Perhaps in light of the concern around China uncertainty, attendees at the forum felt that Southeast Asia offered the best guarantee of investment return for 2019 (39 per cent). This was followed by China (35 per cent), the United States (16 per cent), Japan (3 per cent) and Western Europe (2 per cent).

Hong Kong’s Financial Secretary Paul Chan said that global uncertainty weighs heavily on global investment and business sentiment, and adds downside risk to economic growth and increased volatility in financial markets.

Although Hong Kong is part of China under the “One Country, Two Systems” principle, it has distinct advantages for attracting investment — including operating with a strong rule of law based on English common law, independence of the judiciary, a simple tax system, and respected intellectual property protection.

Chan said Hong Kong’s position as the freest economy in the world comes with an assurance that protectionism won’t happen there.

“We support free trade and the multilateral trading system, as well as the free flow of capital, people and information.

“Indeed, it is the cornerstone of our economy,” he says.

“The International Monetary Fund has commended Hong Kong’s prudent macroeconomic policies.

“The fund noted that our long-standing buffers will help Hong Kong maintain stability despite the increasing risks confronting global growth.”

He noted that the Government is enhancing the regulatory regime and the resilience of the financial markets to help Hong Kong maintain financial stability amid heightened external uncertainties.

But US-China trade tensions, the economic slowdown in China, cooling property prices and volatility in the stock market have had a demonstratable impact.

The trade-reliant Hong Kong economy expanded at just 1.3 per cent in the fourth quarter of last year — significantly down on the 2.9 per cent GDP growth recorded in the third quarter.

Export growth was near-zero, a dramatic decrease from the 6 per cent average in the first three quarters. Retail sales were also down.

Denis Beau, First Deputy Governor of the Bank of France, told the forum: “the world economy is facing a maturing financial and economic cycle, but we are far from a downturn”.

Overall, financial intermediaries were much better equipped to withstand shocks than during the financial crisis in 2008.

Burkhard Balz, executive member of Deutsche Bundesbank (Germany’s central bank) said uncertainty was significantly higher than 20 years ago — due to disintegration (referencing Brexit), political disturbances and trade tensions — but  “by historical standards, volatility is not high”.

Other keynote speakers, including Vice-President of the China Banking and Insurance Regulatory Commission, Wang Zhaoxing, recognised that despite the challenges, there were still many opportunities.

He was confident the Chinese economy would remain stable because of the potential for supply and demand in the country and said although the opening up of China’s banking and insurance sector had so far been gradual, President Xi announced an acceleration which has been welcomed globally.

Wang said China’s central government would focus on five key areas this year: the real estate market, local government debt, the influence of global markets, monetary policy in developed countries, and the trade relationship between China and the United States.

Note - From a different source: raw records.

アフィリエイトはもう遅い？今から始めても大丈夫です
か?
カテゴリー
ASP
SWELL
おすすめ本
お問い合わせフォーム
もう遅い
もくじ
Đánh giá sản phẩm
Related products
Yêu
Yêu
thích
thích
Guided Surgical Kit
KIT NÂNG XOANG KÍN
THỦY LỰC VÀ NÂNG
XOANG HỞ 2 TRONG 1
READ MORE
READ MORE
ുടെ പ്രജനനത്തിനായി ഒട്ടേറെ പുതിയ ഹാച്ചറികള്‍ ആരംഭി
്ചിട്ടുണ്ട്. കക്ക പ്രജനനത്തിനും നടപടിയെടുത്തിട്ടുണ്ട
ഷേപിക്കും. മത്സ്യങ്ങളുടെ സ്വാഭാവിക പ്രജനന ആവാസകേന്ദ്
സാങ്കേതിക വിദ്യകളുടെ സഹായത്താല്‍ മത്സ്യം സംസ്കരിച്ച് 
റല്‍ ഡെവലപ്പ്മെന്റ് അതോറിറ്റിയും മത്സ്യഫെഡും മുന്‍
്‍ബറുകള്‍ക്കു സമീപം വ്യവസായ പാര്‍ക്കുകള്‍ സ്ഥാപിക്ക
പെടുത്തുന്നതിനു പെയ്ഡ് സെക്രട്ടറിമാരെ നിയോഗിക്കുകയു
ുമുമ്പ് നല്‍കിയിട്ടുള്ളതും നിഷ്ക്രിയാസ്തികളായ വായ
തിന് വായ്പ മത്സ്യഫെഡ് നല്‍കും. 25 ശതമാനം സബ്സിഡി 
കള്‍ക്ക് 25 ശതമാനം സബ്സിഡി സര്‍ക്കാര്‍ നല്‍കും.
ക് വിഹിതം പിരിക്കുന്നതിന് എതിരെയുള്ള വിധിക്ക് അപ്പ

“China will continue to work with other Asian countries to strengthen collaboration and promote the development of the Asian economy and financial markets,” he said.

In response to the Forum’s theme, participants were polled on what the biggest challenge was to achieve a sustainable future globally.

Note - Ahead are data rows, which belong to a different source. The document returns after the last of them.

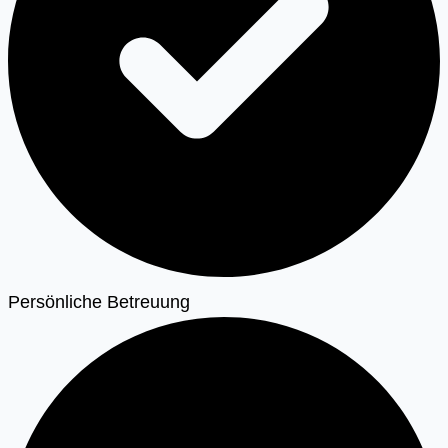
Persönliche Betreuung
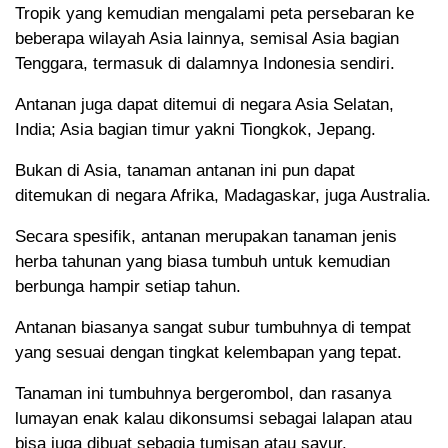
Tropik yang kemudian mengalami peta persebaran ke
beberapa wilayah Asia lainnya, semisal Asia bagian
Tenggara, termasuk di dalamnya Indonesia sendiri.
Antanan juga dapat ditemui di negara Asia Selatan,
India; Asia bagian timur yakni Tiongkok, Jepang.
Bukan di Asia, tanaman antanan ini pun dapat
ditemukan di negara Afrika, Madagaskar, juga Australia.
Secara spesifik, antanan merupakan tanaman jenis
herba tahunan yang biasa tumbuh untuk kemudian
berbunga hampir setiap tahun.
Antanan biasanya sangat subur tumbuhnya di tempat
yang sesuai dengan tingkat kelembapan yang tepat.
Tanaman ini tumbuhnya bergerombol, dan rasanya
lumayan enak kalau dikonsumsi sebagai lalapan atau
bisa juga dibuat sebagia tumisan atau sayur.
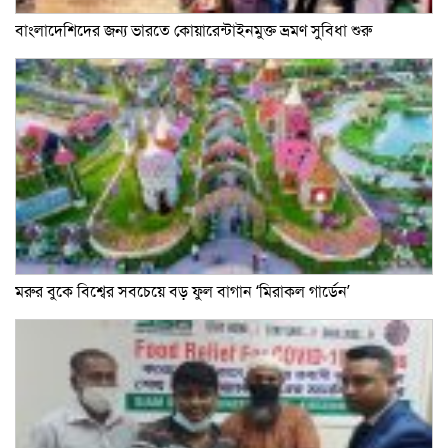
বাংলাদেশিদের জন্য ভারতে কোয়ারেন্টাইনমুক্ত ভ্রমণ সুবিধা শুরু
মরুর বুকে বিশ্বের সবচেয়ে বড় ফুল বাগান ‘মিরাকল গার্ডেন’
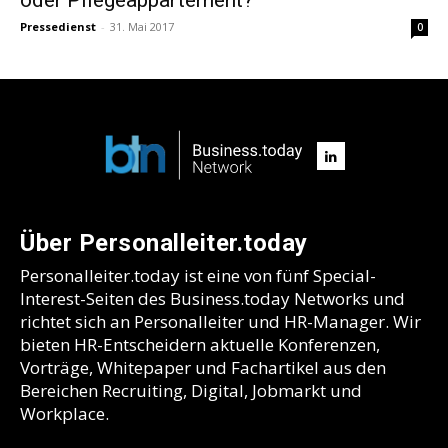
Pressedienst
-
31. Mai 2017
0
Über Personalleiter.today
Personalleiter.today ist eine von fünf Special-
Interest-Seiten des Business.today Networks und
richtet sich an Personalleiter und HR-Manager. Wir
bieten HR-Entscheidern aktuelle Konferenzen,
Vorträge, Whitepaper und Fachartikel aus den
Bereichen Recruiting, Digital, Jobmarkt und
Workplace.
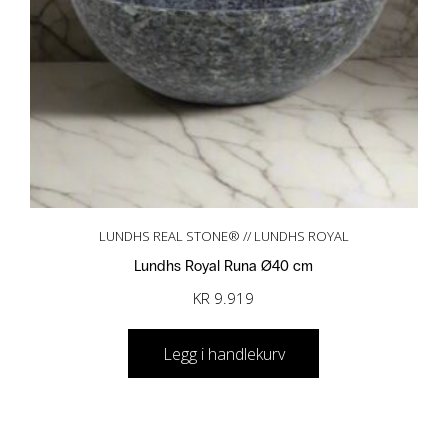
LUNDHS REAL STONE® // LUNDHS ROYAL
Lundhs Royal Runa Ø40 cm
KR
9.919
Legg i handlekurv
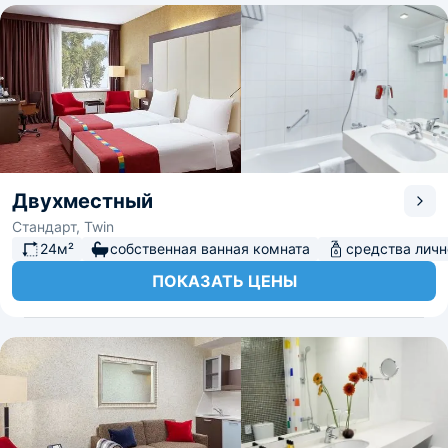
Двухместный
Стандарт, Twin
24м²
собственная ванная комната
средства личн
ПОКАЗАТЬ ЦЕНЫ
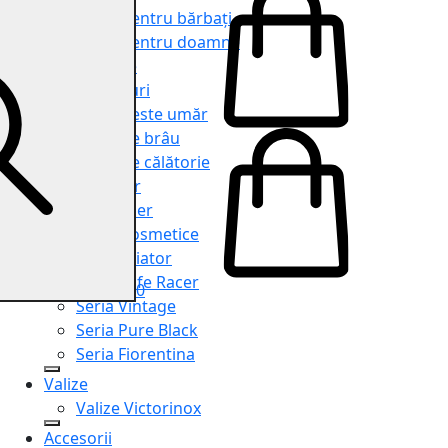
Genți pentru bărbați
Genți pentru doamne
Serviete
Rucsacuri
Genți peste umăr
Genți de brâu
Genți de călătorie
Shopper
Organiser
Truse cosmetice
Seria Aviator
Seria Cafe Racer
0
Seria Vintage
Seria Pure Black
Seria Fiorentina
Valize
Valize Victorinox
Accesorii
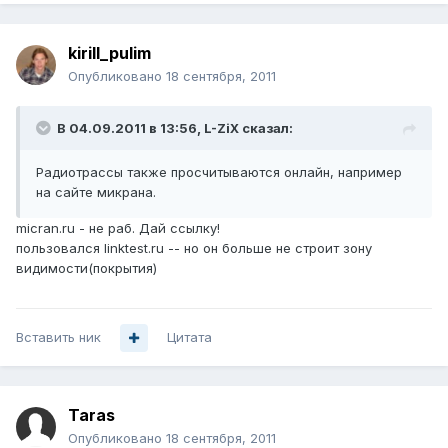
kirill_pulim
Опубликовано
18 сентября, 2011
В 04.09.2011 в 13:56, L-ZiX сказал:
Радиотрассы также просчитываются онлайн, например
на сайте микрана.
micran.ru - не раб. Дай ссылку!
пользовался linktest.ru -- но он больше не строит зону
видимости(покрытия)
Вставить ник
Цитата
Taras
Опубликовано
18 сентября, 2011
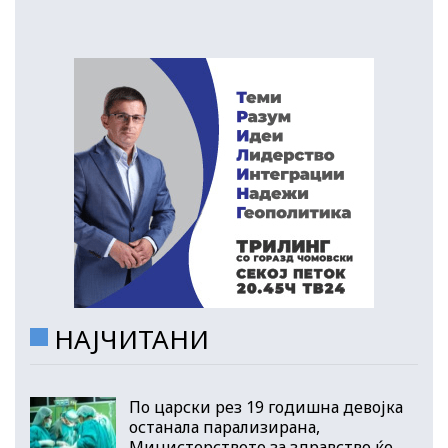
НАЈЧИТАНИ
По царски рез 19 годишна девојка
останала парализирана,
Министерството за здравство ќе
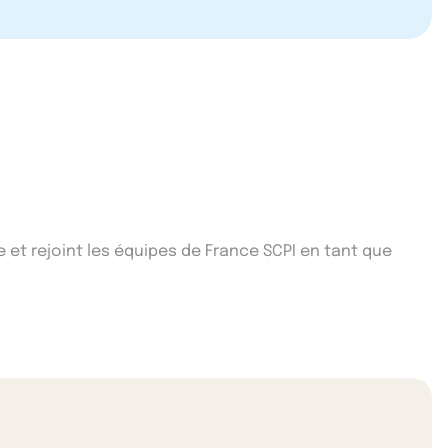
e et rejoint les équipes de France SCPI en tant que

A total of 43 per cent said it was a “reluctance to trade higher cost today for better sustainability for future generations”.

This was followed by “reluctance by some governments to adopt policies for sustainable development” (23 per cent), “insufficient attention to environmental, social and governance factors in asset markets” (21 per cent), “lack of financially viable green projects” (10 per cent), and “lack of green funding” (3 per cent).

Tim McCready travelled to the Asian Financial Forum as a guest of the Hong Kong Government.